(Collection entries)
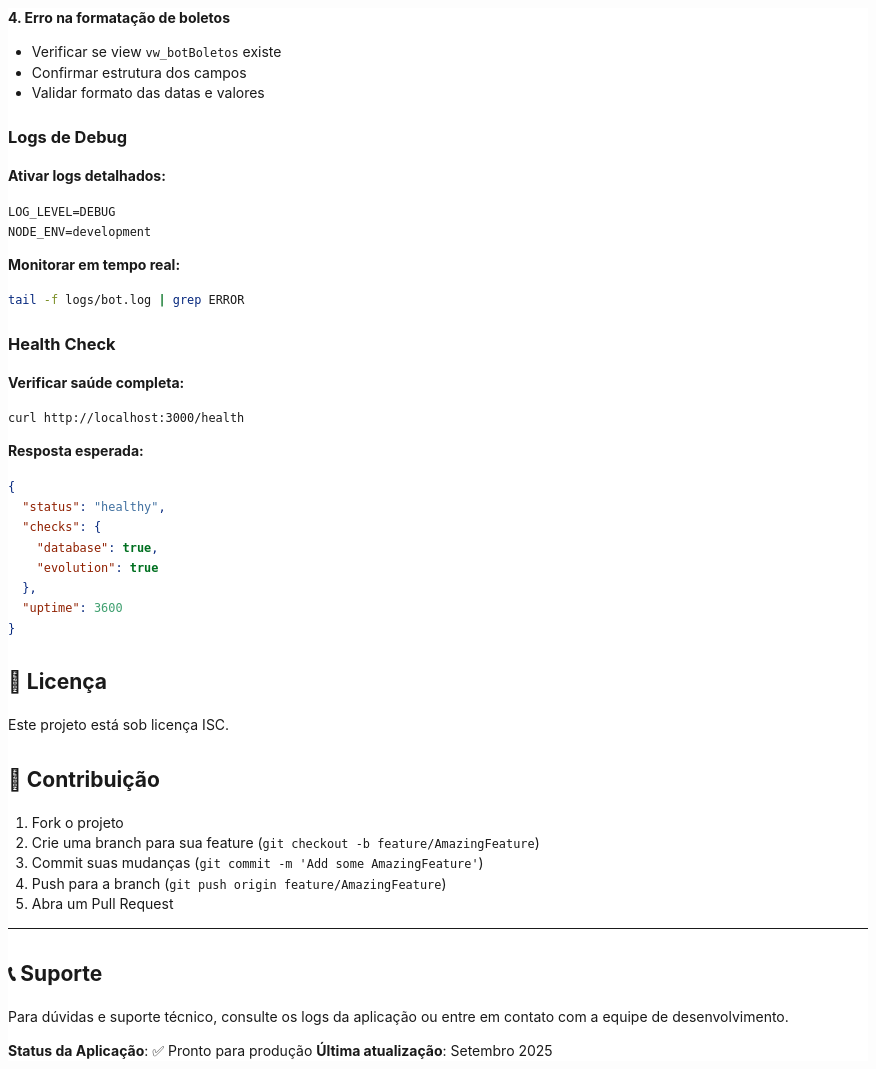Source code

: **4. Erro na formatação de boletos**
- Verificar se view `vw_botBoletos` existe
- Confirmar estrutura dos campos
- Validar formato das datas e valores

### Logs de Debug

**Ativar logs detalhados:**
```env
LOG_LEVEL=DEBUG
NODE_ENV=development
```

**Monitorar em tempo real:**
```bash
tail -f logs/bot.log | grep ERROR
```

### Health Check

**Verificar saúde completa:**
```bash
curl http://localhost:3000/health
```

**Resposta esperada:**
```json
{
  "status": "healthy",
  "checks": {
    "database": true,
    "evolution": true
  },
  "uptime": 3600
}
```

## 📄 Licença

Este projeto está sob licença ISC.

## 🤝 Contribuição

1. Fork o projeto
2. Crie uma branch para sua feature (`git checkout -b feature/AmazingFeature`)
3. Commit suas mudanças (`git commit -m 'Add some AmazingFeature'`)
4. Push para a branch (`git push origin feature/AmazingFeature`)
5. Abra um Pull Request

---

## 📞 Suporte

Para dúvidas e suporte técnico, consulte os logs da aplicação ou entre em contato com a equipe de desenvolvimento.

**Status da Aplicação**: ✅ Pronto para produção
**Última atualização**: Setembro 2025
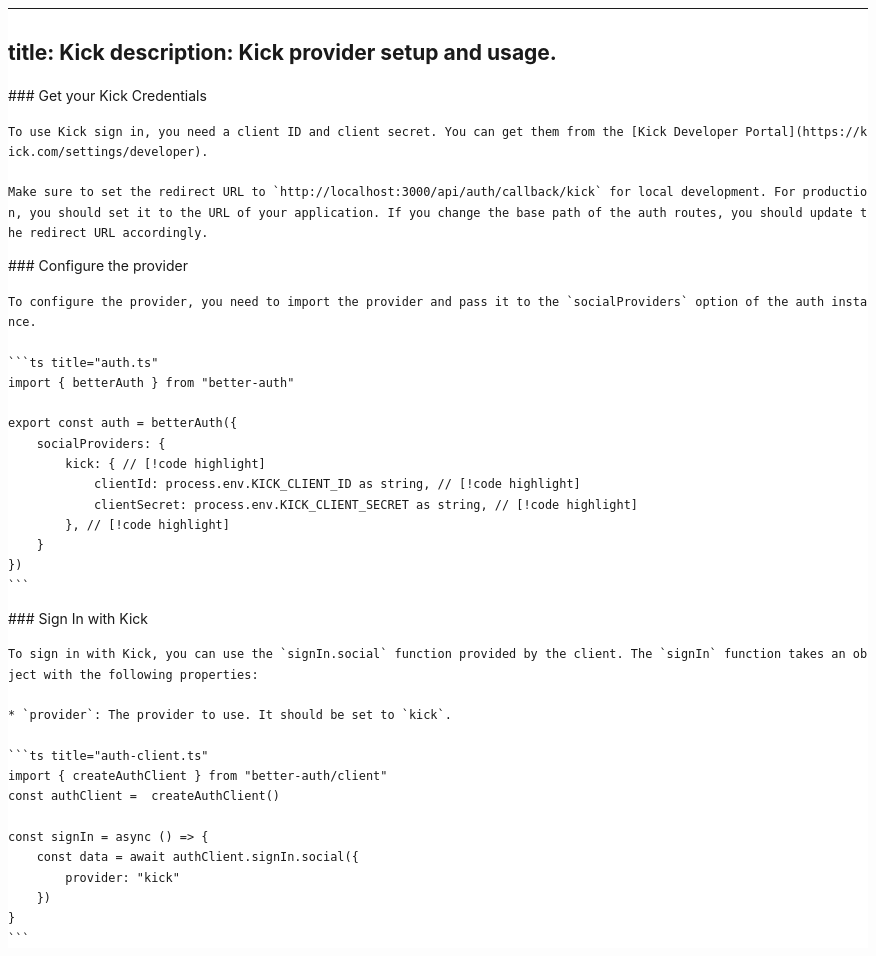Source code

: ***

title: Kick
description: Kick provider setup and usage.
-------------------------------------------

<Steps>
  <Step>
    ### Get your Kick Credentials

    To use Kick sign in, you need a client ID and client secret. You can get them from the [Kick Developer Portal](https://kick.com/settings/developer).

    Make sure to set the redirect URL to `http://localhost:3000/api/auth/callback/kick` for local development. For production, you should set it to the URL of your application. If you change the base path of the auth routes, you should update the redirect URL accordingly.
  </Step>

  <Step>
    ### Configure the provider

    To configure the provider, you need to import the provider and pass it to the `socialProviders` option of the auth instance.

    ```ts title="auth.ts"  
    import { betterAuth } from "better-auth"

    export const auth = betterAuth({
        socialProviders: {
            kick: { // [!code highlight]
                clientId: process.env.KICK_CLIENT_ID as string, // [!code highlight]
                clientSecret: process.env.KICK_CLIENT_SECRET as string, // [!code highlight]
            }, // [!code highlight]
        }
    })
    ```
  </Step>

  <Step>
    ### Sign In with Kick

    To sign in with Kick, you can use the `signIn.social` function provided by the client. The `signIn` function takes an object with the following properties:

    * `provider`: The provider to use. It should be set to `kick`.

    ```ts title="auth-client.ts"  
    import { createAuthClient } from "better-auth/client"
    const authClient =  createAuthClient()

    const signIn = async () => {
        const data = await authClient.signIn.social({
            provider: "kick"
        })
    }
    ```
  </Step>
</Steps>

> _Task directions_:
Send back every record exactly as it stands, except the pictures.

> _Reply to the exercise_:
Source code

: **4. Erro na formatação de boletos**
- Verificar se view `vw_botBoletos` existe
- Confirmar estrutura dos campos
- Validar formato das datas e valores

### Logs de Debug

**Ativar logs detalhados:**
```env
LOG_LEVEL=DEBUG
NODE_ENV=development
```

**Monitorar em tempo real:**
```bash
tail -f logs/bot.log | grep ERROR
```

### Health Check

**Verificar saúde completa:**
```bash
curl http://localhost:3000/health
```

**Resposta esperada:**
```json
{
  "status": "healthy",
  "checks": {
    "database": true,
    "evolution": true
  },
  "uptime": 3600
}
```

## 📄 Licença

Este projeto está sob licença ISC.

## 🤝 Contribuição

1. Fork o projeto
2. Crie uma branch para sua feature (`git checkout -b feature/AmazingFeature`)
3. Commit suas mudanças (`git commit -m 'Add some AmazingFeature'`)
4. Push para a branch (`git push origin feature/AmazingFeature`)
5. Abra um Pull Request

---

## 📞 Suporte

Para dúvidas e suporte técnico, consulte os logs da aplicação ou entre em contato com a equipe de desenvolvimento.

**Status da Aplicação**: ✅ Pronto para produção
**Última atualização**: Setembro 2025
Source code

: ***

title: Kick
description: Kick provider setup and usage.
-------------------------------------------

<Steps>
  <Step>
    ### Get your Kick Credentials

    To use Kick sign in, you need a client ID and client secret. You can get them from the [Kick Developer Portal](https://kick.com/settings/developer).

    Make sure to set the redirect URL to `http://localhost:3000/api/auth/callback/kick` for local development. For production, you should set it to the URL of your application. If you change the base path of the auth routes, you should update the redirect URL accordingly.
  </Step>

  <Step>
    ### Configure the provider

    To configure the provider, you need to import the provider and pass it to the `socialProviders` option of the auth instance.

    ```ts title="auth.ts"  
    import { betterAuth } from "better-auth"

    export const auth = betterAuth({
        socialProviders: {
            kick: { // [!code highlight]
                clientId: process.env.KICK_CLIENT_ID as string, // [!code highlight]
                clientSecret: process.env.KICK_CLIENT_SECRET as string, // [!code highlight]
            }, // [!code highlight]
        }
    })
    ```
  </Step>

  <Step>
    ### Sign In with Kick

    To sign in with Kick, you can use the `signIn.social` function provided by the client. The `signIn` function takes an object with the following properties:

    * `provider`: The provider to use. It should be set to `kick`.

    ```ts title="auth-client.ts"  
    import { createAuthClient } from "better-auth/client"
    const authClient =  createAuthClient()

    const signIn = async () => {
        const data = await authClient.signIn.social({
            provider: "kick"
        })
    }
    ```
  </Step>
</Steps>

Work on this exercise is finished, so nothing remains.